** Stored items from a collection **
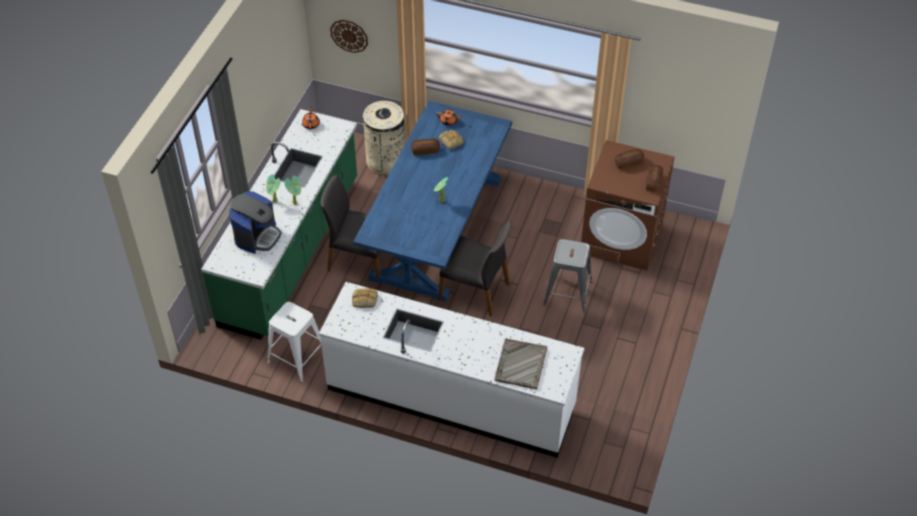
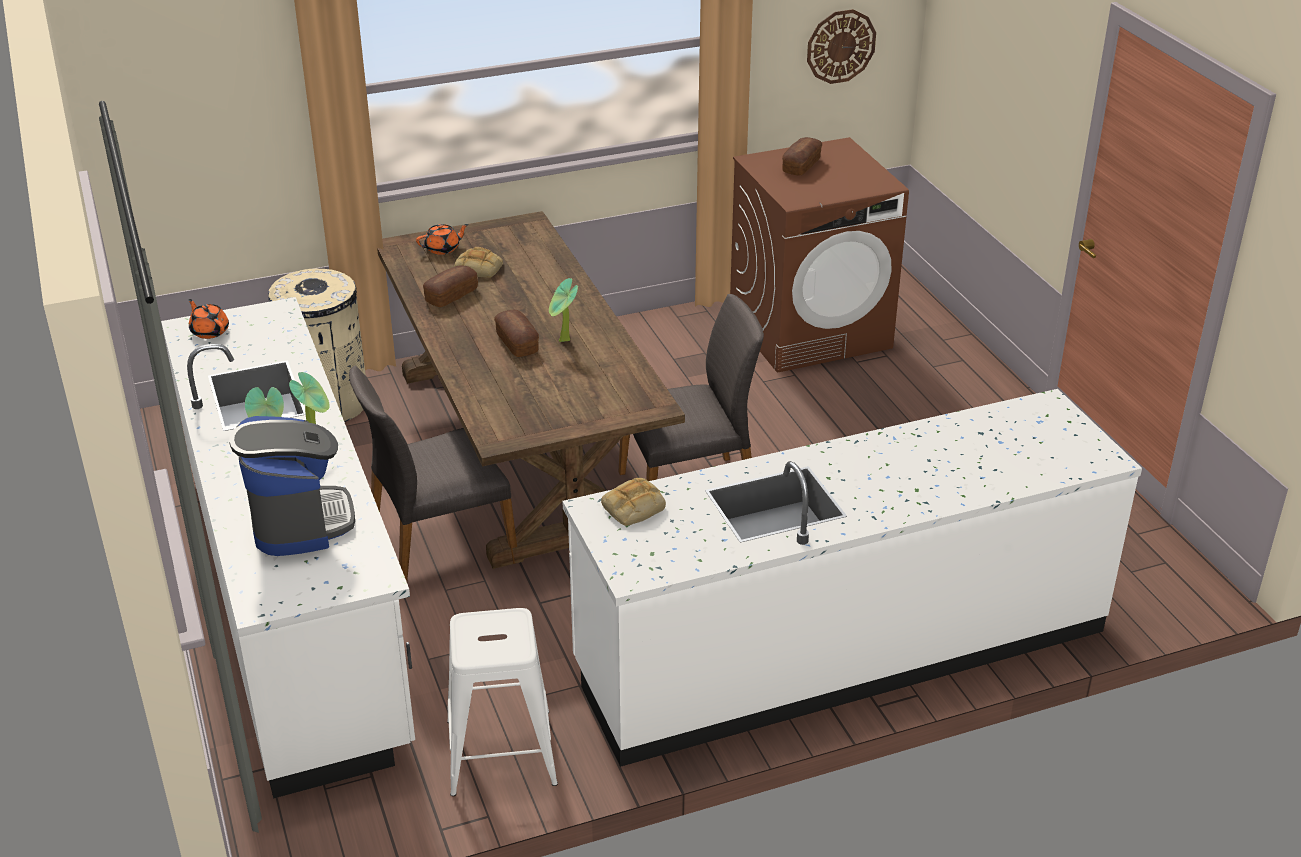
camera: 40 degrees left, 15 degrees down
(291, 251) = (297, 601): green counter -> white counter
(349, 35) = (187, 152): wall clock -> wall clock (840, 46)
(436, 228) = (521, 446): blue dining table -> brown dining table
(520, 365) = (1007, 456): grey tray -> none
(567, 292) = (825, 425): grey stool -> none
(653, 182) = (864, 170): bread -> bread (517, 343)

** EXERCISE OBJECTIVE **
Write down only the closing run of lines: the one containing "(291, 251) = (297, 601): green" and every line after it to the end of the entries, exactly.

** WORKED SOLUTION **
(291, 251) = (297, 601): green counter -> white counter
(349, 35) = (187, 152): wall clock -> wall clock (840, 46)
(436, 228) = (521, 446): blue dining table -> brown dining table
(520, 365) = (1007, 456): grey tray -> none
(567, 292) = (825, 425): grey stool -> none
(653, 182) = (864, 170): bread -> bread (517, 343)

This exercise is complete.